According to a recent ACR release on the topic, “The cost of $72,916 per quality adjusted life year (QALY) saved by LD-CT was far less than the $100,000 QALY that public health officials typically need to justify the widespread application of a screening exam.”3

In August of 2013, the United States Preventative Services Task Force (USPSTF) issued a Grade B draft recommendation for low-dose CT lung cancer screening for asymptomatic individuals 55–79 years of age (the NLST trial enrolled study participants ages 55–74) who had a smoking history of at least 30 pack years (calculated by multiplying the number of packs smoked per day by the number of years smoked).

Medical applications that earn a Grade B from the task force qualify for the list of minimum benefits provided by insurance plans approved by the Affordable Care Act. The public is provided with a 30-day comment period before the USPSTF announces its final decision. Once the task force makes its formal recommendation, the next step is for Medicare to define the coverage of the new benefit. CMS will look at the entirety of the issues included in a screening benefit, including the qualifications of the physician interpreters, the frequency of the scans, the issue of incidental findings, and questions around physician payment. The normal time frame for CMS making a national coverage decision is six to nine months, but the process could take longer. So whether you are for or against Obamacare, a positive response by the USPSTF and a decision on how CMS defines the covered benefit will most likely result in required reimbursement for lung cancer screening for high-risk patients.

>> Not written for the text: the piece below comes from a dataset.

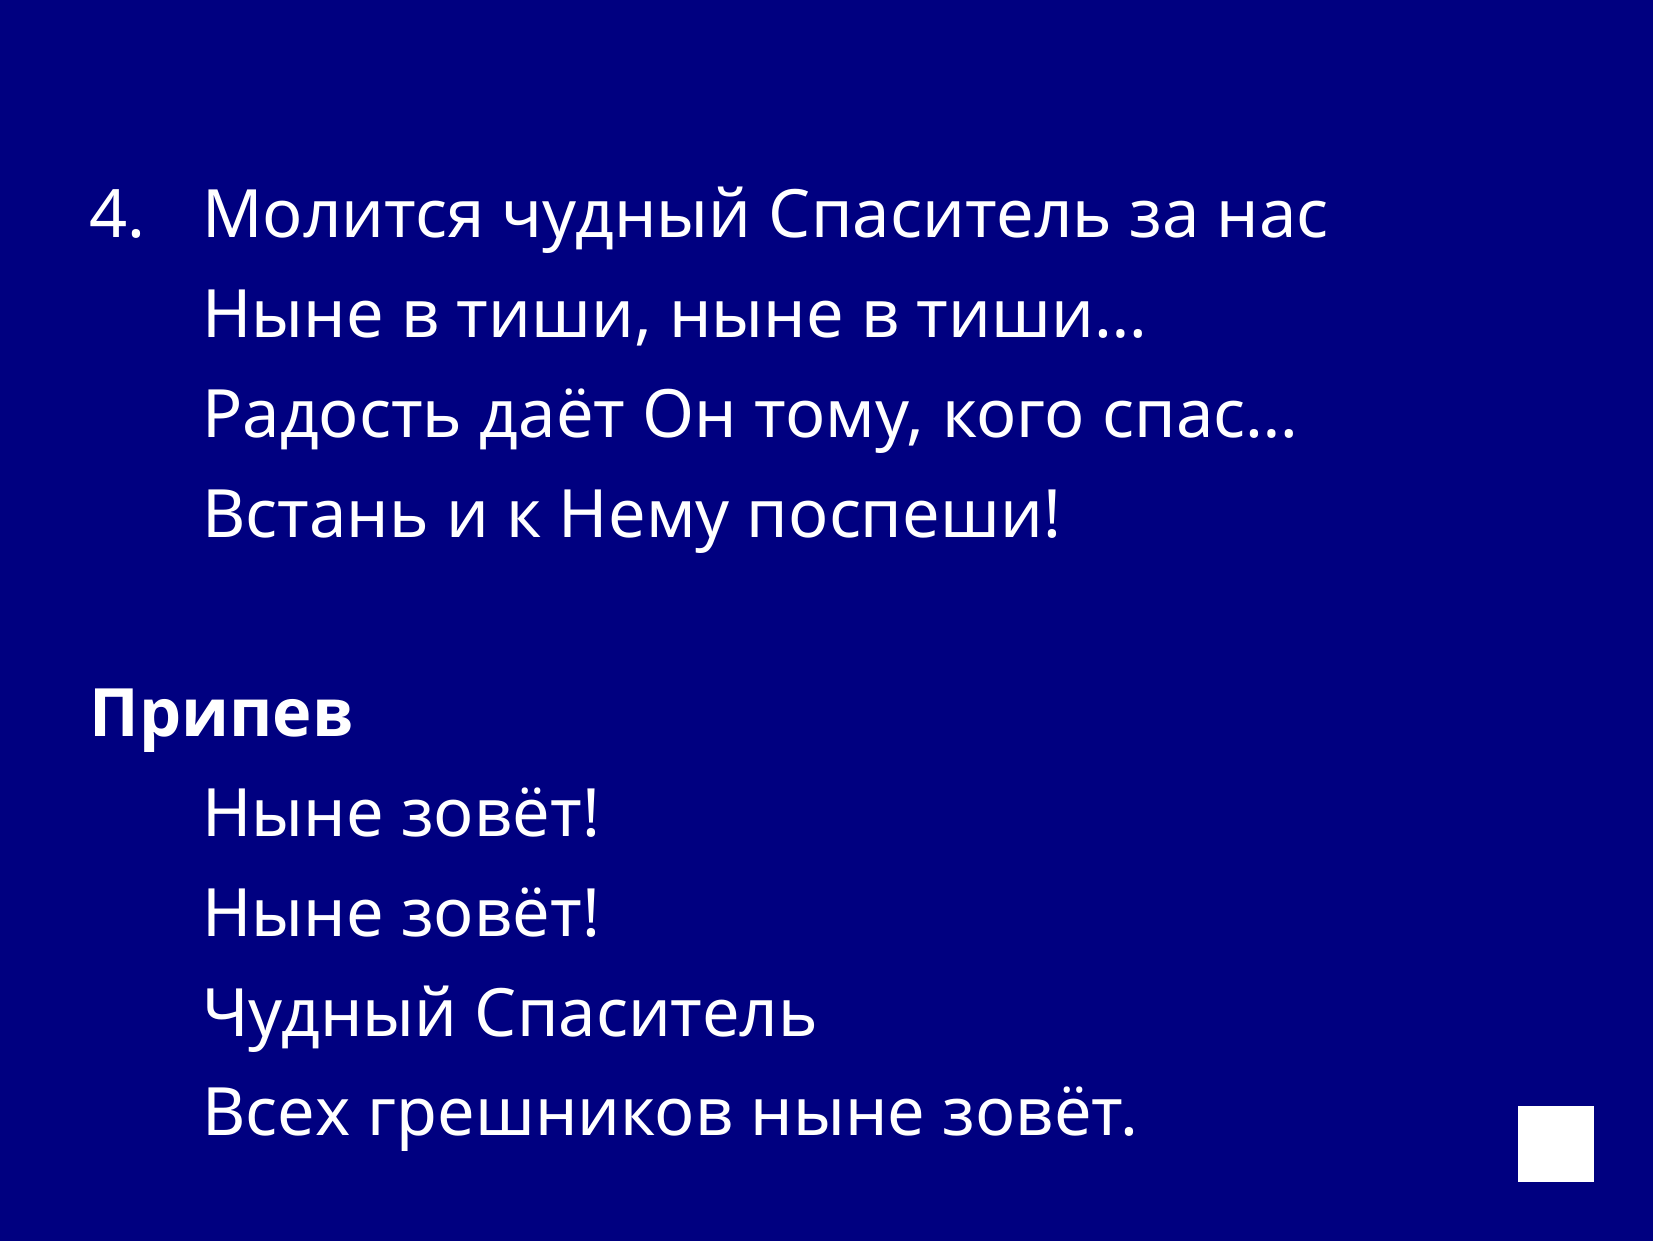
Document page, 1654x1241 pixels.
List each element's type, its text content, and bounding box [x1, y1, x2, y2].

text_box 4. Молится чудный Спаситель за нас Ныне в тиши, ныне в тиши… Радость даёт Он тому, кого спас… Встань и к Нему поспеши! Припев Ныне зовёт! Ныне зовёт! Чудный Спаситель Всех грешников ныне зовёт. [75, 150, 1576, 1163]
text_box [1518, 1106, 1594, 1182]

Some institutions have already set up CT screening programs for lung cancer using low-dose CT. One example is the Lahey Clinic in Boston. Under the lead of Brady J. Mckee, MD, Andrea B. Mckee, MD, and Christoph Wald, MD, PhD, the clinic began a screening program in January 2012.

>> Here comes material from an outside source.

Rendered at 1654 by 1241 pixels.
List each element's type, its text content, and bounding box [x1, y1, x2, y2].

Lahey did not charge for initial or annual follow-up screenings, but workups of any positive findings, clinical assessments, or interventions were billed to the patient’s insurance in the usual fashion.4

What is the ACR doing in response to these activities, which date back to 2002? “Lung cancer screening guidelines and standards must take into consideration the potential for false positives, incidental findings, and other consequences that might negatively impact patients,” says Ella A. Kazerooni, MD, FACR, a thoracic radiologist at the University of Michigan. Kazerooni is chair of the ACR Thoracic Imaging Committee, and I have appointed her to chair the newly formed ACR Committee on Lung Cancer Screening, where she will work with others, including but not limited to Debra L. Monticciolo, MD, FACR, chair of the ACR Commission on Quality & Safety, James A. Brink, MD, FACR, chair of the ACR Commission on Body Imaging, Mark R. Armstrong, MD, chair of the ACR Committee on CT Accreditation, Geraldine B. McGinty, MD, MBA, FACR, chair of the Commission on Economics, and Pamela A. Wilcox, RN, MBA, ACR assistant executive director for quality and safety. The College is already working on a practice guideline and an ACR Appropriateness Criteria®. An accreditation module is under consideration.

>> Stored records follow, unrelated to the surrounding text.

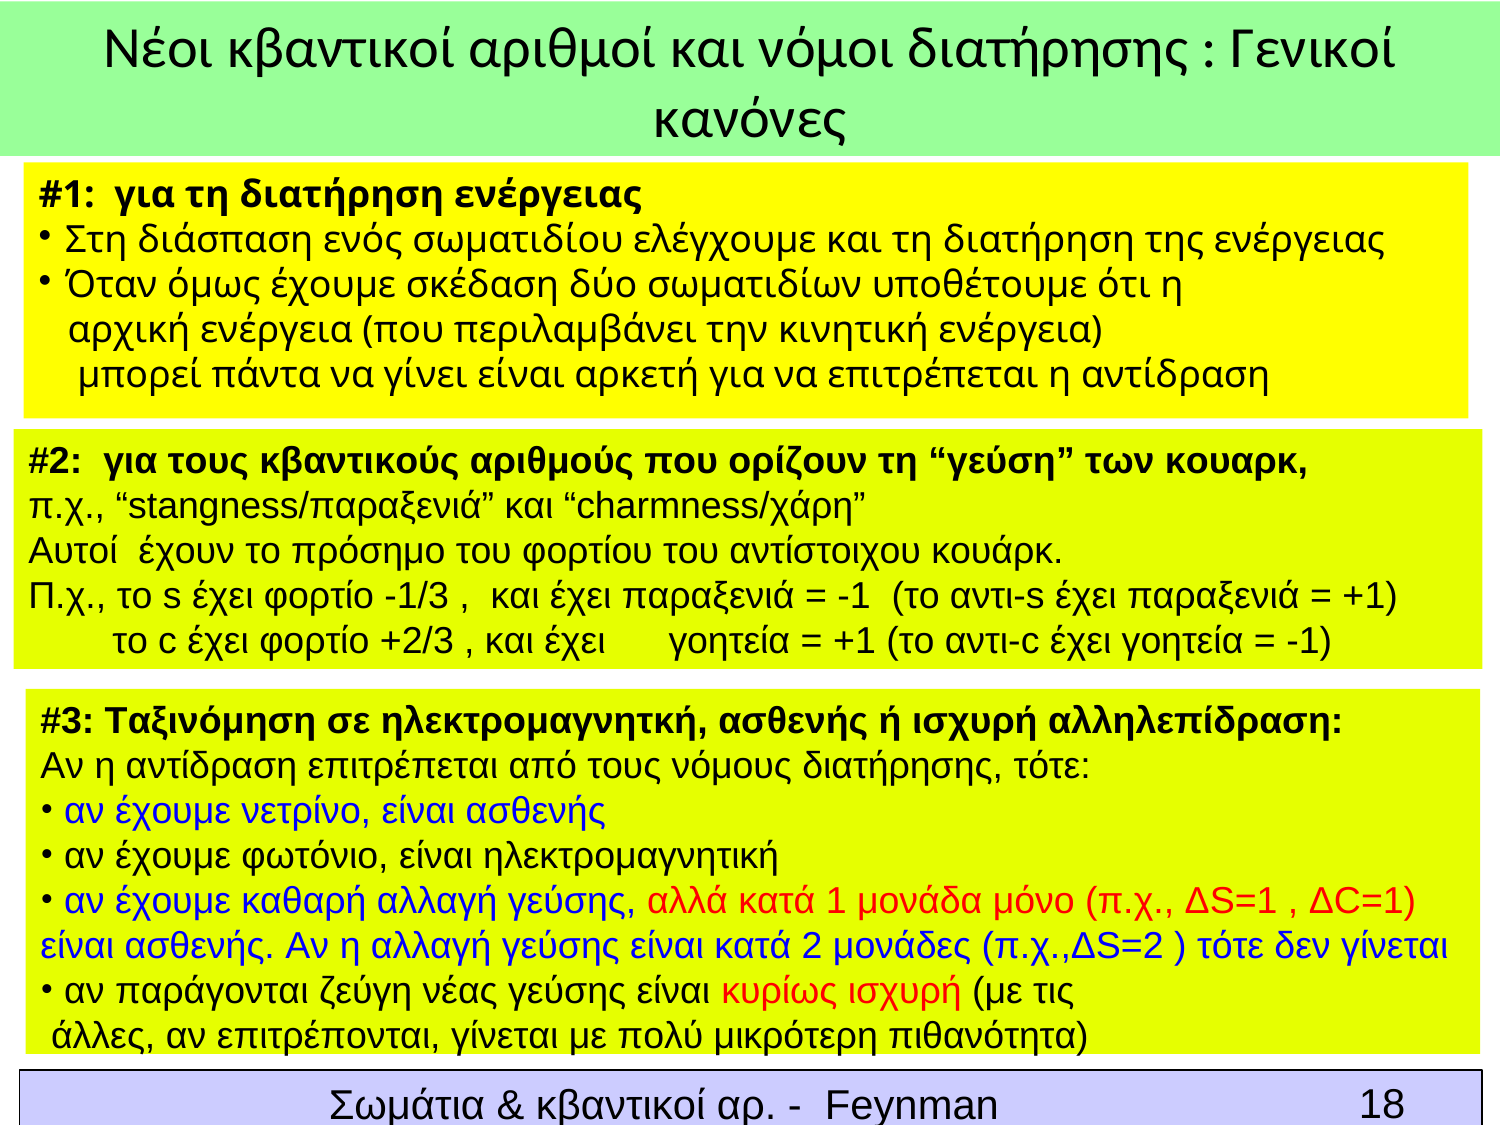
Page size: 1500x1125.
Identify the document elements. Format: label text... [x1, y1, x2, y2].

text_box #3: Ταξινόμηση σε ηλεκτρομαγνητκή, ασθενής ή ισχυρή αλληλεπίδραση: Αν η αντίδραση επιτρέπεται από τους νόμους διατήρησης, τότε: αν έχουμε νετρίνο, είναι ασθενής αν έχουμε φωτόνιο, είναι ηλεκτρομαγνητική αν έχουμε καθαρή αλλαγή γεύσης, αλλά κατά 1 μονάδα μόνο (π.χ., ΔS=1 , ΔC=1) είναι ασθενής. Αν η αλλαγή γεύσης είναι κατά 2 μονάδες (π.χ.,ΔS=2 ) τότε δεν γίνεται αν παράγονται ζεύγη νέας γεύσης είναι κυρίως ισχυρή (με τις άλλες, αν επιτρέπονται, γίνεται με πολύ μικρότερη πιθανότητα) [25, 688, 1481, 1054]
text_box #1: για τη διατήρηση ενέργειας Στη διάσπαση ενός σωματιδίου ελέγχουμε και τη διατήρηση της ενέργειας Όταν όμως έχουμε σκέδαση δύο σωματιδίων υποθέτουμε ότι η αρχική ενέργεια (που περιλαμβάνει την κινητική ενέργεια) μπορεί πάντα να γίνει είναι αρκετή για να επιτρέπεται η αντίδραση [23, 162, 1469, 419]
text_box Νέοι κβαντικοί αριθμοί και νόμοι διατήρησης : Γενικοί κανόνες [0, 1, 1500, 156]
text_box #2: για τους κβαντικούς αριθμούς που ορίζουν τη “γεύση” των κουαρκ, π.χ., “stangness/παραξενιά” και “charmness/χάρη” Αυτοί έχουν το πρόσημο του φορτίου του αντίστοιχου κουάρκ. Π.χ., το s έχει φορτίο -1/3 , και έχει παραξενιά = -1 (το αντι-s έχει παραξενιά = +1) το c έχει φορτίο +2/3 , και έχει γοητεία = +1 (το αντι-c έχει γοητεία = -1) [13, 429, 1483, 669]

In addition, facilities will need to work in multidisciplinary teams with radiologists, pulmonologists, and thoracic surgeons to provide efficient and effective care. Kazerooni and her Lung Cancer Screening Committee will form work groups and will also look at a standardized reporting system and lexicon for lung cancer screening, similar to BI-RADS®, patient educational materials, and issues of economics and government relations.

There’s lots to do. Now is the time!

article 1 headshotBy Paul H. Ellenbogen, MD, FACR, Chair




1. National Lung Screening Trial Research Team. “Reduced Lung-Cancer Mortality with Low-Dose Computed Tomographic Screening.” N Engl J Med 2011 Aug 4:365(5);395–409.

2. Lowry F. NLST Reveals Details of First Round of Lung Cancer Screening. Available at Accessed Nov. 26, 2013.

3. ACR. ACR Seeks Comprehensive CT Lung Cancer Screening Policy for Medicare. Available at Accessed Nov. 26, 2013.

4. McKee BJ, et al. “Initial Experience With A Free, High-Volume, Low-Dose CT Lung Cancer Screening Program.” JACR 2013:10:586–592.